- **Instructions to follow**: In the excerpt on women's leadership at CPSO, edit the passage from "We also celebrated" up to and including "as practicing doctors." so that "incredible" becomes "remarkable".

- **Excerpt to read**:
—————

As we celebrate International Women’s Day, the College of Physicians and Surgeons of Ontario (CPSO) would like to acknowledge the contributions of and great leadership shown by our own team of women. Almost two years ago, Dr. Nancy Whitmore became the College’s first-ever female registrar and CEO. In 2020, we also have a female president (only the sixth in our 150-year history), Dr. Brenda Copps, and a female chief medical advisor, Dr. Sheila Laredo. What’s more, our senior management team is now comprised mostly of women. “It’s an honour to be the sixth female in this position, to stand on the shoulders of the women before me and to be another symbol of progress for those ahead of me,” says Dr. Copps. These women have been working toward a future where individuals at CPSO will never be held back by their gender.

We also celebrated the incredible contributions of women making a difference in medicine. Two of our four Council award winners in 2019 were women: Dr. Marie Gear, a family practitioner in Teeswater, Ontario, and Dr. Michelle Hladunewich Physician-in-Chief at Sunnybrook Health Sciences Centre in Toronto. The province itself has seen a 35% increase in licensed female physicians over the past two decades. Quebec already has more women practicing medicine than men, and since 2010 most medical schools have had a higher percentage of female students over males. It’s clear we are seeing a generational sea change on the gender front, and the CPSO projects that by 2030 women will overtake men in Ontario as practicing doctors.

—————

- **Supplied information**:
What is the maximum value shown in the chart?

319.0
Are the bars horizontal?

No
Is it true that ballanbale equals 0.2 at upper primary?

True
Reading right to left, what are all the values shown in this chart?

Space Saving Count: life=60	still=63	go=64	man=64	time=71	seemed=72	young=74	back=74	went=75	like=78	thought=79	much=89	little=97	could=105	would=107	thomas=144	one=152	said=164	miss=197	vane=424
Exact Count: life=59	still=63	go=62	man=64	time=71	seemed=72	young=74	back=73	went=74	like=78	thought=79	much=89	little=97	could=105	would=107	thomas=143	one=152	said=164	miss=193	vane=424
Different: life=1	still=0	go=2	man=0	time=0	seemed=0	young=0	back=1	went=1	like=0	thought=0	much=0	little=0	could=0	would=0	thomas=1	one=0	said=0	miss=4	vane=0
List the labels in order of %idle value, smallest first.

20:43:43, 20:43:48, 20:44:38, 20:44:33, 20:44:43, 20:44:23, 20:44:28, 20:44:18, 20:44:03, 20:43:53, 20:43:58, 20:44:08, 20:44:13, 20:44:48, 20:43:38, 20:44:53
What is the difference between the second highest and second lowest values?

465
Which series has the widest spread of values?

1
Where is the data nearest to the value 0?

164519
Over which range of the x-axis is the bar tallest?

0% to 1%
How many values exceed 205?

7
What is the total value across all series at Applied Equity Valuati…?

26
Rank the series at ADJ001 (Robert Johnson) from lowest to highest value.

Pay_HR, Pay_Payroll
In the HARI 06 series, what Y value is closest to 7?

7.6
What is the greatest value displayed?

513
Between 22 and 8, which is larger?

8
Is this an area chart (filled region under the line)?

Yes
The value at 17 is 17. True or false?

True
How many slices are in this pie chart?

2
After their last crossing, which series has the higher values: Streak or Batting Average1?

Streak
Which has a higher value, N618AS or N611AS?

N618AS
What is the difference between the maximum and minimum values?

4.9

—————

- **Problem solution**:
We also celebrated the remarkable contributions of women making a difference in medicine. Two of our four Council award winners in 2019 were women: Dr. Marie Gear, a family practitioner in Teeswater, Ontario, and Dr. Michelle Hladunewich Physician-in-Chief at Sunnybrook Health Sciences Centre in Toronto. The province itself has seen a 35% increase in licensed female physicians over the past two decades. Quebec already has more women practicing medicine than men, and since 2010 most medical schools have had a higher percentage of female students over males. It’s clear we are seeing a generational sea change on the gender front, and the CPSO projects that by 2030 women will overtake men in Ontario as practicing doctors.